The dazzling second season of the legal spin-off drama has boasted many pleasures but nothing lingers quite as much as Christine Baranskis multi-layered lead
The Good Fight has been so relentlessly delightful to watch lately that it can be hard to reconcile the seriousness of its subject matter – the turmoil of the Trump era and the rise of violent populism – with the uproarious filter through which it’s being examined. The most unlikely thread running through it has been my hero Diane Lockhart’s increasingly untethered reaction to a political world turned upside down, which began with a bartender offering her a microdose of psilocybin mushrooms at a funeral, and continued through an occasional glimpse of hallucinatory news stories, that may or may not be real, which certainly speaks to the unnerving unpredictability of unstable times.

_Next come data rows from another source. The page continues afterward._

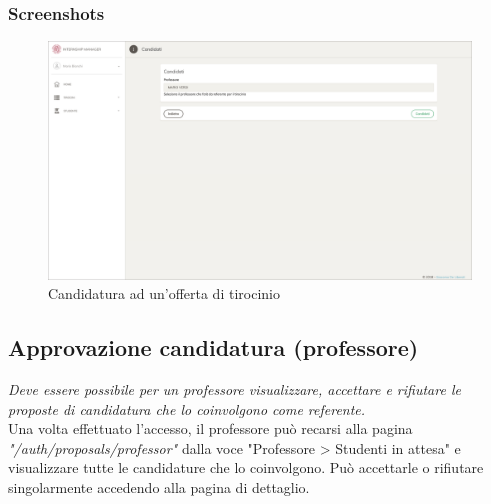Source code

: \subsubsection{Screenshots}
\begin{figure}[H]
	\centering
	\includegraphics[width=1\textwidth]{Figs/screenshots/internshipcandidate}     
	\caption[Screenshot: candidatura ad un'offerta di tirocinio]{Candidatura ad un'offerta di tirocinio}
	\label{fig:screenshot:4}
\end{figure}

\pagebreak
\subsection{Approvazione candidatura (professore)}

\textit{Deve essere possibile per un professore visualizzare, accettare e rifiutare le proposte di candidatura che lo coinvolgono come referente.} \\

\noindent
Una volta effettuato l'accesso, il professore può recarsi alla pagina \textit{"/auth/proposals/professor"} dalla voce "Professore > Studenti in attesa" e visualizzare tutte le candidature che lo coinvolgono. Può accettarle o rifiutare singolarmente accedendo alla pagina di dettaglio.

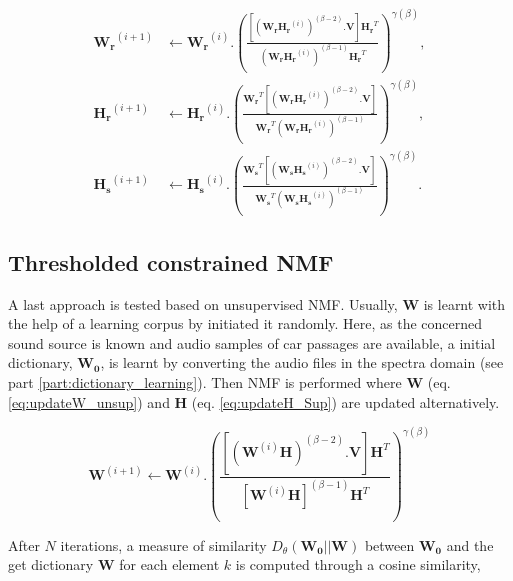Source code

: \documentclass[twocolumn,a4paper,10pt]{article}
\begin{document}
{\scriptsize
\begin{subequations}\label{eq:WH-SSupdate}
\begin{align}
\mathbf{W_r}^{(i+1)} &\leftarrow \mathbf{W_r}^{(i)}.\left(\frac{\left[\left(\mathbf{W_r H_r}^{(i)} \right)^{(\beta-2)}.\mathbf{V} \right]\mathbf{H_r}^T}{\left(\mathbf{W_r H_r}^{(i)} \right)^{(\beta-1)}\mathbf{H_r}^T}\right)^{\gamma(\beta)}, \label{eq:W_r_SS}\\
\mathbf{H_r}^{(i+1)} &\leftarrow \mathbf{H_r}^{(i)}.\left(\frac{\mathbf{W_r}^T \left[\left(\mathbf{W_r H_r}^{(i)} \right)^{(\beta-2)}.\mathbf{V} \right]}{\mathbf{W_r}^T \left(\mathbf{W_r H_r}^{(i)} \right)^{(\beta-1)}}\right)^{\gamma(\beta)}, \label{eq:H_r_SS}\\
\mathbf{H_s}^{(i+1)} &\leftarrow \mathbf{H_s}^{(i)}.\left(\frac{\mathbf{W_s}^T \left[\left(\mathbf{W_s H_s}^{(i)} \right)^{(\beta-2)}.\mathbf{V} \right]}{\mathbf{W_s}^T \left(\mathbf{W_s H_s}^{(i)} \right)^{(\beta-1)}}\right)^{\gamma(\beta)}.\label{eq:H_s_SS}
\end{align}
\end{subequations}}

\subsection{Thresholded constrained NMF}

A last approach is tested based on unsupervised NMF. Usually, $\mathbf{W}$ is learnt with the help of a learning corpus by initiated it randomly. Here, as the concerned sound source is known and audio samples of car passages are available, a initial dictionary, $\mathbf{W_0}$, is learnt by converting the audio files in the spectra domain (see part \ref{part:dictionary_learning}). Then NMF is performed where $\mathbf{W}$ (eq. \ref{eq:updateW_unsup}) and $\mathbf{H}$ (eq.  \ref{eq:updateH_Sup}) are updated alternatively. 

\begin{equation}\label{eq:updateW_unsup}
\textbf{W}^{(i+1)} \leftarrow \mathbf{W}^{(i)}.\left(\frac{\left[\left(\mathbf{W}^{(i)}\mathbf{H} \right)^{(\beta-2)}.\mathbf{V} \right]\mathbf{H}^T}{\left[\mathbf{W}^{(i)}\mathbf{H} \right]^{(\beta-1)}\mathbf{H}^T}\right)^{\gamma(\beta)}
\end{equation}

After $N$ iterations, a measure of similarity $D_{\theta}\left(\mathbf{W_0} \vert \vert \mathbf{W} \right)$ between $\mathbf{W_0}$ and the get dictionary $\mathbf{W}$ for each element $k$ is computed through a cosine similarity, 
\end{document}
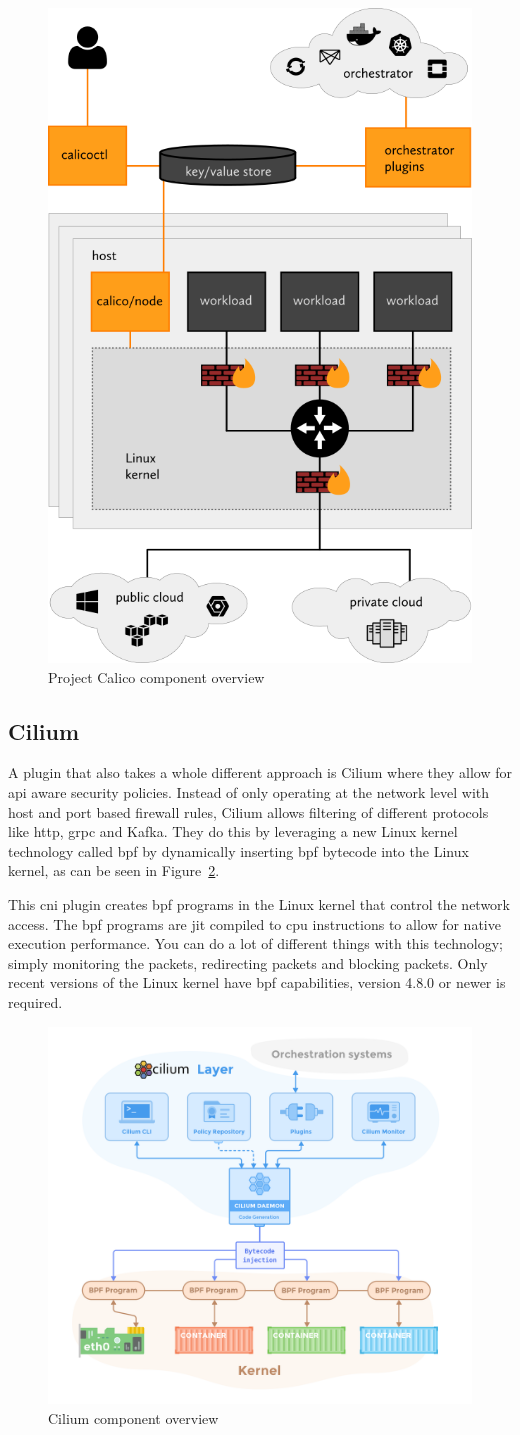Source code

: \begin{figure}
    \centering
    \includegraphics[width=0.4\columnwidth]{images/calico-arch}
    \caption{Project Calico component overview \cite{calico_about}}
    \label{fig:calico-arc}
\end{figure}

\subsection{Cilium}
A plugin that also takes a whole different approach is Cilium\cite{cilium} where they allow for \gls{api} aware security policies. Instead of only operating at the network level with host and port based firewall rules, Cilium allows filtering of different protocols like \gls{http}, \gls{grpc}\cite{grpc} and Kafka\cite{kafka}. They do this by leveraging a new Linux kernel technology called \gls{bpf}\cite{mccanne1993bsd, cilium_bpf} by dynamically inserting \gls{bpf} bytecode into the Linux kernel, as can be seen in Figure~\ref{fig:cilium-arch}. 

This \gls{cni} plugin creates \gls{bpf} programs in the Linux kernel that control the network access. The \gls{bpf} programs are \gls{jit} compiled to \gls{cpu} instructions to allow for native execution performance. You can do a lot of different things with this technology; simply monitoring the packets, redirecting packets and blocking packets. Only recent versions of the Linux kernel have \gls{bpf} capabilities, version 4.8.0 or newer is required. 

\begin{figure}
    \centering
    \includegraphics[width=0.7\columnwidth]{images/cilium-arch}
    \caption{Cilium component overview \cite{cilium_concepts}}
    \label{fig:cilium-arch}
\end{figure}
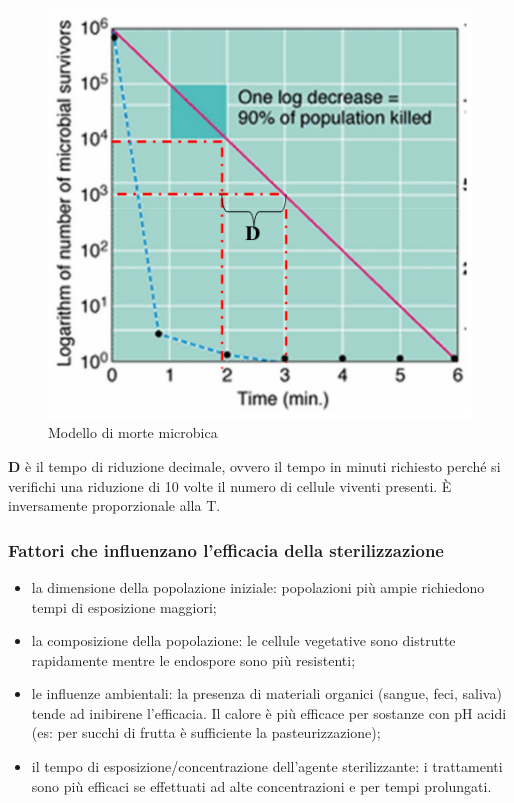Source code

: \documentclass[11pt]{book}
\begin{document}
\clearpage
\begin{figure}[htp]
\centering
\includegraphics[scale=0.5]{img/Modello di morte microbica.png}
\caption{Modello di morte microbica}
\label{}
\end{figure}


\textbf{D} è il tempo di riduzione decimale, ovvero il tempo in minuti richiesto perché si verifichi una riduzione di 10 volte il numero di cellule viventi presenti. \`E inversamente proporzionale alla T.

\subsubsection{Fattori che influenzano l’efficacia della sterilizzazione}
\begin{itemize}
\item la dimensione della popolazione iniziale: popolazioni più ampie richiedono tempi di esposizione maggiori;
\item la composizione della popolazione: le cellule vegetative sono distrutte rapidamente mentre le endospore sono più resistenti;
\item le influenze ambientali: la presenza di materiali organici (sangue, feci, saliva) tende ad inibirene l’efficacia. Il calore è più efficace per sostanze con pH acidi (es: per succhi di frutta è sufficiente la pasteurizzazione);
\item il tempo di esposizione/concentrazione dell’agente sterilizzante: i trattamenti sono più efficaci se effettuati ad alte concentrazioni e per tempi prolungati. 
\end{itemize}
\end{document}
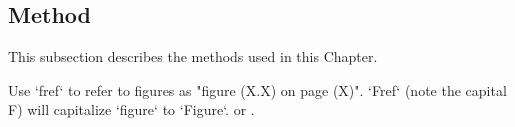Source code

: \subsection{Method}
\label{sec:3-method}

This subsection describes the methods used in this Chapter.

Use `fref` to refer to figures as "figure (X.X) on page (X)". `Fref` (note the capital F) will capitalize `figure` to `Figure`. \eg {} or .

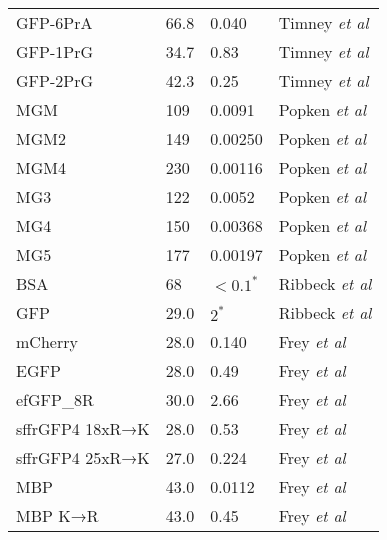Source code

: \documentclass[10pt, a4paper, twocolumn]{article}
\begin{document}
\begin{table*}[h]
\begin{minipage}{0.48\linewidth}
{\begin{tabular}{p{3cm}|p{1cm}|p{2cm}|p{2.6cm}}
GFP-6PrA & 66.8 & 0.040 & Timney \textit{et al} \\
GFP-1PrG & 34.7 & 0.83 & Timney \textit{et al} \\
GFP-2PrG & 42.3 & 0.25 & Timney \textit{et al} \\
MGM & 109 & 0.0091 & Popken \textit{et al} \\
MGM2 & 149 & 0.00250 & Popken \textit{et al} \\
MGM4 & 230 & 0.00116 & Popken \textit{et al} \\
MG3 & 122 & 0.0052 & Popken \textit{et al} \\
MG4 & 150 & 0.00368 & Popken \textit{et al} \\
MG5 & 177 & 0.00197 & Popken \textit{et al} \\
BSA & 68 & $<0.1^{*}$ & Ribbeck \textit{et al} \\
GFP & 29.0 & $2^{*}$ & Ribbeck \textit{et al} \\
mCherry & 28.0 & 0.140 & Frey \textit{et al} \\
EGFP & 28.0 & 0.49 & Frey \textit{et al} \\
efGFP\_8R & 30.0 & 2.66 & Frey \textit{et al} \\
sffrGFP4 18xR→K & 28.0 & 0.53 & Frey \textit{et al} \\
sffrGFP4 25xR→K & 27.0 & 0.224 & Frey \textit{et al} \\
MBP & 43.0 & 0.0112 & Frey \textit{et al} \\
MBP K→R & 43.0 & 0.45 & Frey \textit{et al} \\
\end{tabular}
}
\label{tbl:inert_probes}
\end{minipage}
\end{table*}
\end{document}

Time and again, Diane has been one of the most satisfying characters on television. She is capable, wry, and rarely loses her grip on anything, though this political climate has been testing. The Lockhart laugh, clipped and steady, often employed to devastating effect in The Good Wife, has appeared with more frequency in The Good Fight, which has seen her slowly evolving evaluation of and response to the Trump presidency. The absurdity seemed to paralyse Diane for a while; the unreality brought her to a point of near-apathy that has surely tempted many over the last 18 months. But at last, as the second season moves into its home stretch, she has flushed away the psychedelics, and is focusing on the attack with renewed vigour. Last week, when challenged by a young woman in charge of a #MeToo-ish website called Assholes to Avoid, who accuses Diane of betraying young women’s feminism for assisting in the site’s takedown, she finally snaps back. “Women aren’t just one thing,” she insists, “and you don’t get to determine what they are.”